The directorate brought a top-level focus, with governance and a programmatic approach, she says.

“We’re holding people to account for the first time and saying these are the changes you need to deliver.”

The D&I directorate has also helped to amplify the voice of staff and challenge those at the top of defence, des Forges says.

“We engage with the networks – we hear the actual experience of folks on an everyday basis who say to us, ‘I can’t shoot properly because my body armour is wrong’, or ‘I’m experiencing unacceptable behaviours’, or I don’t feel I’ve been fairly dealt with’.

The D&I directorate then builds on that feedback, improving systems but also challenging the status quo.
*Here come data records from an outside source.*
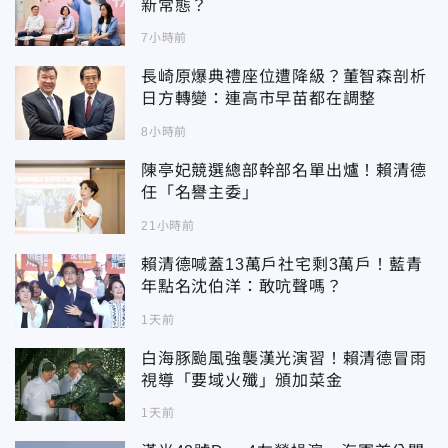
新常態？
7小時前
長崎原爆典禮座位遭降級？董智森剖析
日方轉變：連高市早苗都在調整
8小時前
陳亭妃競選總部幹部名單出爐！賴清德
任「名譽主委」
21小時前
賴清德喊蓋13萬戶社宅剩3萬戶！藍青
年點名沈伯洋：敢吭聲嗎？
1天前
白海豚颱風強襲漢光演習！賴清德冒雨
視導「要域火殲」頒加菜金
1天前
“We play quite a strong challenge function, not only in terms of holding to account, but also sometimes sitting in the room with senior leaders and saying, ‘do you know what, this isn’t good enough – we need to do more, and faster’. And I think what we have seen is a real move to grip this now and we’re seeing a lot more work being driven by the services themselves.”

Des Forges’ goal is for defence to become a world leading organisation for diversity and inclusion.
“That is what will make us the best Army, the best RAF, the best Navy and the best civil service,” she says.

“I absolutely think we can get there. When we give defence a challenge, time and time again it steps up to it. So I have no doubt that we will achieve that.”

And ultimately, she wants to be able to lay down her metaphorical sword and shield. “I think a true test of our success is that ultimately the D&I directorate won’t be needed anymore, because it will be embedded in everything that we do. So actually, our job is to do ourselves out of a job.” 

Des Forges on... taking her private sector experience into the public sector

Having worked at EY for 15 years before she joined the civil service, des Forges brought bundles of private sector experience into the Ministry of Defence.

“It really helped me and I think there’s real value in moving between the civil service and private sector. There’s a lot I’ve learned coming into the civil service, but equally a lot I’ve managed to bring from the private sector.

“While I was working in consultancy, I worked across a whole range of industries, which just gave me that breadth of understanding of how lots of different organisations address different policies, and different approaches. And I think that was really helpful.

“But also I think there’s something really interesting about that continued focus on the service that we’re delivering in the defence of the nation and that sort of ethos in private sector that really drives you in a very different way.

“I think one thing that is sometimes a challenge is pace. In the private sector, things sometimes feel like they work to a faster pace, but also I’ve reflected over the years that the changes that we’re delivering in government are so significant that we need to absolutely make sure that what we are doing is really well thought out.

“And actually we are working at huge pace, but it might not necessarily seem like it from the outside. So I think there’s just different perceptions.”

Des Forges is also using her private sector experience to help ensure improvement does not stagnate.

One thing she has brought in is something she says was drilled into her in business: having a feedback loop and focus on continuous improvement.

Delivering the D&I programme over the next six months and then getting a feedback loop going to continuously improve upon that is when “folk across defence start to feel the difference”, she says.

“If we just sit back and go, right, we’ve put those changes through and we fold our arms, ‘job done’, then we’re going to find ourselves in a similar situation in five or 10 years’ time.”